** Text segment **
Interpretation will occur through a brochure and limited signage. Both 
refuge campgrounds will be maintained to support wildlife dependent 
compatible recreation on this remote refuge and enhanced to provide 
access to disabled visitors. Campground users will be charged a small 
fee to provide funds needed to maintain the campground facilities. 
Seven full-time

[[Page 9925]]

and one permanent seasonal staff will be assigned to the refuge. Due to 
the lack of housing around this remote refuge, up to four residences 
will be constructed for this added staff.
    The Service is furnishing this notice to advise other agencies and 
the public of the availability of the final Plan, to provide 
information on the desired conditions for the refuge, and to detail how 
the Service will implement management strategies. Based on the review 
and evaluation of the information contained in the EA, the Regional 
Director has determined that implementation of the Final Plan does not 
constitute a major federal action that would significantly affect the 
quality of the human environment within the meaning of Section 
102(2)(c) of the National Environmental Policy Act. Therefore, an 
Environmental Impact Statement will not be prepared.

    Dated: February 23, 2010.
Hugh Morrison,
Regional Director, Region 6, U.S. Fish and Wildlife Service.

** Tasks for this exercise **
1. How many residences does the refuge notice say will be constructed for the added staff?
2. Duplicate the part of the refuge notice that opens with the words containing "[[Page 9925]]" and closes with "this added staff.".

** Data extract **

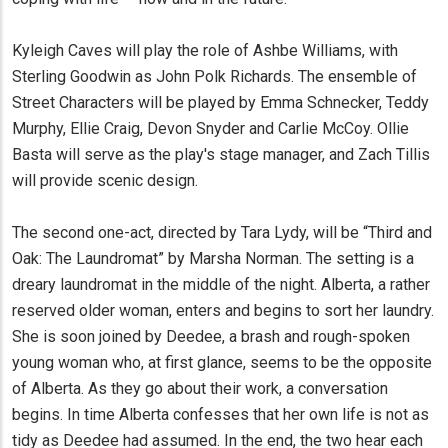
Kyleigh Caves will play the role of Ashbe Williams, with
Sterling Goodwin as John Polk Richards. The ensemble of
Street Characters will be played by Emma Schnecker, Teddy
Murphy, Ellie Craig, Devon Snyder and Carlie McCoy. Ollie
Basta will serve as the play's stage manager, and Zach Tillis
will provide scenic design.
The second one-act, directed by Tara Lydy, will be “Third and
Oak: The Laundromat” by Marsha Norman. The setting is a
dreary laundromat in the middle of the night. Alberta, a rather
reserved older woman, enters and begins to sort her laundry.
She is soon joined by Deedee, a brash and rough-spoken
young woman who, at first glance, seems to be the opposite
of Alberta. As they go about their work, a conversation
begins. In time Alberta confesses that her own life is not as
tidy as Deedee had assumed. In the end, the two hear each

** Answers to each task **
1. Up to four residences.

2.
[[Page 9925]]

and one permanent seasonal staff will be assigned to the refuge. Due to 
the lack of housing around this remote refuge, up to four residences 
will be constructed for this added staff.